▶ [TASK GOAL] Please give back only the lines below from the one containing "745 389 1.71" to the one containing "615 277 1.83", each repeated word for word, both ends included.

▶ [DATA LISTING]
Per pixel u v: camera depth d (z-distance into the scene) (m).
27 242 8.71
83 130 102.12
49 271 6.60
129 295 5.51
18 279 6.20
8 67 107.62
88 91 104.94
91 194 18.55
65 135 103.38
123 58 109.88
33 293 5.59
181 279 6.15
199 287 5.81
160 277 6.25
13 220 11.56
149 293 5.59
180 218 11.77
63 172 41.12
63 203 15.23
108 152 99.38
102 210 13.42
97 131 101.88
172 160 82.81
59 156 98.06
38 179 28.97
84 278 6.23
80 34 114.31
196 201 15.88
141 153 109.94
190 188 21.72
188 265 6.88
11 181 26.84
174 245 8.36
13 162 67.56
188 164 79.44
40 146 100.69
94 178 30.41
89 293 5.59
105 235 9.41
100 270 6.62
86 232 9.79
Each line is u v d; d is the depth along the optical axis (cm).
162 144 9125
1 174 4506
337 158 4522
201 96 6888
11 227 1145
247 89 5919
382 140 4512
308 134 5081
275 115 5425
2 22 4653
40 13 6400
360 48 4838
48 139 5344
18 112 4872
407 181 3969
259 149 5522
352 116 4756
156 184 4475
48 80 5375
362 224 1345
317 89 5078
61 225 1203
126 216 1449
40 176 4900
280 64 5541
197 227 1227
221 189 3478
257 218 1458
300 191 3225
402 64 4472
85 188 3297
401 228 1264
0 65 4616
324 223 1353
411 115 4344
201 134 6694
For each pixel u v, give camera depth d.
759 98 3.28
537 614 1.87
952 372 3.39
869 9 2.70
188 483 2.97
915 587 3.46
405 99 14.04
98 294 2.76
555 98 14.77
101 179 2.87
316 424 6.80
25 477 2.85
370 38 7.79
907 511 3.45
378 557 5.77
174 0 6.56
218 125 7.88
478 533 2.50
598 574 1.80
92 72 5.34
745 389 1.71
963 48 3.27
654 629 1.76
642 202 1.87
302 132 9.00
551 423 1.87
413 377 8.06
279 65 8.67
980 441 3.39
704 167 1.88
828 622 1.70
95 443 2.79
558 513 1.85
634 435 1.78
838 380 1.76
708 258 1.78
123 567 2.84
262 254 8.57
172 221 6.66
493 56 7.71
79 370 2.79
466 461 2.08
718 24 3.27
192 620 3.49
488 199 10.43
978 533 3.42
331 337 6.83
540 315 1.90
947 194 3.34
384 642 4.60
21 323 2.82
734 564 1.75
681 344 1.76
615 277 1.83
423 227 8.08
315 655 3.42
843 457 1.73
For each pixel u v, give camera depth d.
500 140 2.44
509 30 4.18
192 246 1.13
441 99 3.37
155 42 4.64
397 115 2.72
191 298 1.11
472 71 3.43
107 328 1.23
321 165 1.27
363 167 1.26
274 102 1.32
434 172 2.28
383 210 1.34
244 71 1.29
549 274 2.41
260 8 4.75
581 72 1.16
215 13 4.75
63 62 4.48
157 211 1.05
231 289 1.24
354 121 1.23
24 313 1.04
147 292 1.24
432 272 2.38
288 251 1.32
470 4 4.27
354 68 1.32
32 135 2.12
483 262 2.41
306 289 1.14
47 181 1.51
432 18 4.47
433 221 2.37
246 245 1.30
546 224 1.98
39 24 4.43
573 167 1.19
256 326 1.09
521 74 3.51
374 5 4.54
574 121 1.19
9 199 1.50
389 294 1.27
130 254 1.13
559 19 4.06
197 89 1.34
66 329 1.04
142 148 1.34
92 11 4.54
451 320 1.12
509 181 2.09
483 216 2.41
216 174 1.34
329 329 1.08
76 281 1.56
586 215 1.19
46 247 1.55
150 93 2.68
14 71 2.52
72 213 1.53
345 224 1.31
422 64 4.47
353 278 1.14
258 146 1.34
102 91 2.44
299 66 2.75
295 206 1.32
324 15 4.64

▶ [SOLUTION TO THE PROBLEM]
745 389 1.71
963 48 3.27
654 629 1.76
642 202 1.87
302 132 9.00
551 423 1.87
413 377 8.06
279 65 8.67
980 441 3.39
704 167 1.88
828 622 1.70
95 443 2.79
558 513 1.85
634 435 1.78
838 380 1.76
708 258 1.78
123 567 2.84
262 254 8.57
172 221 6.66
493 56 7.71
79 370 2.79
466 461 2.08
718 24 3.27
192 620 3.49
488 199 10.43
978 533 3.42
331 337 6.83
540 315 1.90
947 194 3.34
384 642 4.60
21 323 2.82
734 564 1.75
681 344 1.76
615 277 1.83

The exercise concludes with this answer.